The World Bank has urged the Ugandan government to consider removing OTT tax to boost access to coronavirus prevention messages.
The World Bank has urged the Ugandan government to consider removing the over-the-top tax (OTT) highlighting that the move could boost access to coronavirus prevention messages for the vulnerable groups of people.
According to the World Bank’s 2020 updated economic report, the tax has not achieved its intended objective in Uganda because many people can easily invade and avoid paying it.

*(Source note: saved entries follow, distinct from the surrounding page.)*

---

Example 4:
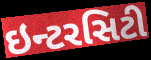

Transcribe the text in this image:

ઇન્ટરસિટી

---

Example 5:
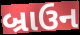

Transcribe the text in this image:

બ્રાઉન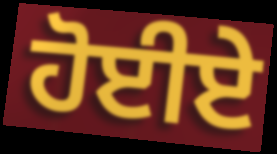
ਹੋਈਏ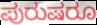
ಪುರುಷರೂ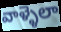
వాళ్ళెలా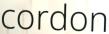
cordonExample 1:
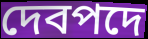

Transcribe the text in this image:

দেবপদে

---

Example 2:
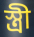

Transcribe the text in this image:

স্ত্রী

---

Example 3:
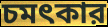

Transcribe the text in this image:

চমৎকার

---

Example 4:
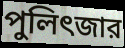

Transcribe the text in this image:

পুলিৎজার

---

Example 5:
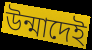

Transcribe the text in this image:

উন্মাদেই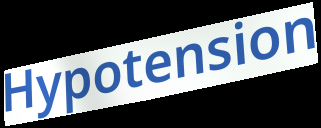
Hypotension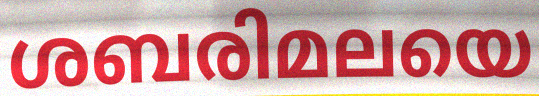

Also, the World Bank pinpoints that the tax has tremendously reduced the number of internet users, widening digital and income inequality and thus should be re-evaluated.

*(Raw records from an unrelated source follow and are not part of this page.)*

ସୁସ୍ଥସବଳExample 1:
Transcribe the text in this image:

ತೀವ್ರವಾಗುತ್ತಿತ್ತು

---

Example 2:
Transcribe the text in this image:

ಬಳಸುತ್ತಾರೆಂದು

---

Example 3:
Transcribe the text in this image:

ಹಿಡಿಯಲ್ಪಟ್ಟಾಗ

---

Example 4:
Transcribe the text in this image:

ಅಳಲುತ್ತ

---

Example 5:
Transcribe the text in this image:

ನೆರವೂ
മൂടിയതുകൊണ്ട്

The government in 2018, imposed a 200 shillings daily tax on using social media. The tax was expected to raise at least 284 billion shillings in 2018/19 financial year.
The government was only able to collect 49.5 billion shillings of that with majority Ugandans adjusting to applying other means including using Virtual Private Networks (VPN) to bypass the tax while others more so those who could not afford the service simply avoided using social media.
And now with Uganda still battling to fight the coronavirus pandemic, the government recently announced that campaigns and rallies for the coming 2021 elections will be done scientifically using digital platforms.
This according to the World Bank justifies why the social media tax should be scrapped to enable more and more voters to get access to information from their preferable candidates.
“The availability of digital services such as online shopping, food delivery, social media, instant messaging and online entertainment allows people in self-isolation to remain connected and socially and economically active while at home,” World Bank says.
“Removing the social media tax would contribute positively to the COVID-19 crisis response and encourage the use of the internet and digital technology in Uganda,” it adds.
Relatively, the Bank says that governments can also promote affordability by removing taxes and levies applied to specific digital platforms and services thereby reducing transaction costs and supporting telecommunications companies in lowering prices for services that are needed during the crisis.
“Governments can promote affordability by removing taxes and levies applied to specific digital platforms and services thereby reducing transaction costs and supporting telecommunications companies in lowering prices for services that are needed during the crisis. In the long run, this is also likely to broaden the tax base.”
The Bank explains that even if the taxes were to be removed, mobile money services would still contribute to the tax base through the 10 per cent excise duty on mobile money transaction fees introduced in the 2013/14 budget year.
This would generate on average 6 per cent of total excise duty revenues, the World Bank says. There is also 18% Value Added Tax applied to mobile money transaction fees.